There are parts of me sprinkled carelessly all over the canvas – an incoherent mess of a being that somehow pulls you with its abstract ambiguity and paints the delusion that this appearance is deliberate and not the remnants of collateral damage.
I am coming to see that there are layers to healing. I know this now because my first layer has – dare I say? – healed. I like dressing in light airy summer dresses with skirts that kiss my legs and strappy tops that architect tanned lines all over my skin. I don’t feel an anchor of shame sink into the pit of my stomach every time I laugh too loudly or even take a dig at you. I can stay in a social setting long enough for small talk about the weather to snowball into longer, deeper, far more significant conversations.

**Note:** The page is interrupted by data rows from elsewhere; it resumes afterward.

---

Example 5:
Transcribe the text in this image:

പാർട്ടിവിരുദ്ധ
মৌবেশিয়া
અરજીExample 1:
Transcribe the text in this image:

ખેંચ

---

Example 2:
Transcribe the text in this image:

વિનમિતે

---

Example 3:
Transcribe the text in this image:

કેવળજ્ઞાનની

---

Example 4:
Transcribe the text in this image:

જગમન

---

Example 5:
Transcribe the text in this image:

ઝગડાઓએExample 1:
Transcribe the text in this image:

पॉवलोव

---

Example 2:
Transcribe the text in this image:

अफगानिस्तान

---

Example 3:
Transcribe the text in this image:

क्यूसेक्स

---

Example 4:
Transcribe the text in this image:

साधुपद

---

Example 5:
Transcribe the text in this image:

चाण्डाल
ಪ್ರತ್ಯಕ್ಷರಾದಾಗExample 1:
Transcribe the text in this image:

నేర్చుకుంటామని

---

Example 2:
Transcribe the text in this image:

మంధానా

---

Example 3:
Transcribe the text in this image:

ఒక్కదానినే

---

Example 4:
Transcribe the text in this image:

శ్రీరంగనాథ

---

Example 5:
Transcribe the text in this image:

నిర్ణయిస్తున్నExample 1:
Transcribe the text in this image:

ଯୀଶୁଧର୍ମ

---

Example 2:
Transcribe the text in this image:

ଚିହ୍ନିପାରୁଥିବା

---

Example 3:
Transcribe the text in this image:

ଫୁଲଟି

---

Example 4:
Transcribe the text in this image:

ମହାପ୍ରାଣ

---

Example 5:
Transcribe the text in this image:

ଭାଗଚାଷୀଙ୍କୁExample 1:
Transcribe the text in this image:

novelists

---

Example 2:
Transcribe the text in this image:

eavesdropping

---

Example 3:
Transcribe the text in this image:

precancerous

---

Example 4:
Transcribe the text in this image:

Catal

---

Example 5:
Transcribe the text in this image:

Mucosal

I can sit in your room without hearing you walk in or needing to set the air conditioner on the freezer-setting that you insisted was the best. I can wake up in the morning with your voice in my ear and move on to a different thought without the guilt of recognizing you as a passing-thought. The first layer that was singed by our father’s words as they clung to my skin and set it on fire with the news of your death – that first layer that feels fleshy and pink and sore, but definitely healing.
But if you tell me to count how many more layers I have left to make it through still, I wouldn’t be able to tell you. I heard there are three for just my skin, but what about everything that’s within? The sudden weight of my bones every time I’m standing at a wedding again with colours of the rainbow spilling all over as boozey dancers swing past us and memories remind me you won’t be coming so my body is so weighed down, I wonder if you have room for me underground. The back of my neck sticky with sweat and the sound of my voice swimming and screaming inside but escaping from my mouth as nothing more than a squeak, any time I’m handed a glass of whiskey in a room just big enough to hold all my social anxiety but I swallow it whole and pretend to fit right in. The pins and needles scraping at my insides as sisters complain of their brothers and brothers taunt them back and the two bicker and whine and laugh as I tell myself to focus on my breathing. The flames of dreams I saw us in together suddenly blown out without warning, and now their smoke dances within and I pretend not to be choking.
There are more. I’d like to say I could go on, but to be honest, I can’t. Because on most days, all these minute feelings gravitate towards one another and mesh into a cluster of emotions so strong, it becomes exhausting to rip them apart. At a doctor’s office, I can point to where it hurts but I have no idea how to untangle this large, loud, snappy, rubberband-ball of hurt and pain and fear and grief and anger so I don’t even know where to start anymore. So when I am asked how are you doing, I don’t mean to lie. As honestly as I can, I identify the little ball within as “fine”. I’m fine.
My first layer has - dare I say? - healed, and on the surface, I truly am fine. I can go to work and meet with friends and eat pizza on the cold Piazza steps and slather coloured lipstick and fool myself that I am comfortable in my own skin despite the rubberbands snapping within. The only time I am able to pull them apart and see their colors is when I sit in front of a white computer screen that takes too long to load and the cursor blinks at me patiently so eventually my fingers glue themselves to the keys and the clicking grows louder than the snapping and for a little while, I can straighten out the mess through words and point at what hurts.
And so there are parts of me sprinkled all over. Everything I write holds a small fraction of that cluster that I can’t seem to unpack on most days – as if a layman’s words have become a luxury, and I have to pack my words in superficiality and polish them into a posh vocabulary and dress them into garments far more literary, for them to finally be worthy of describing me. Instead of having a simple conversation with someone I love, I’d rather play dress up and hide behind blank documents that I call ‘art’ hoping that maybe if I can elevate my emotions enough, they might just float right out of me and I’ll finally be free.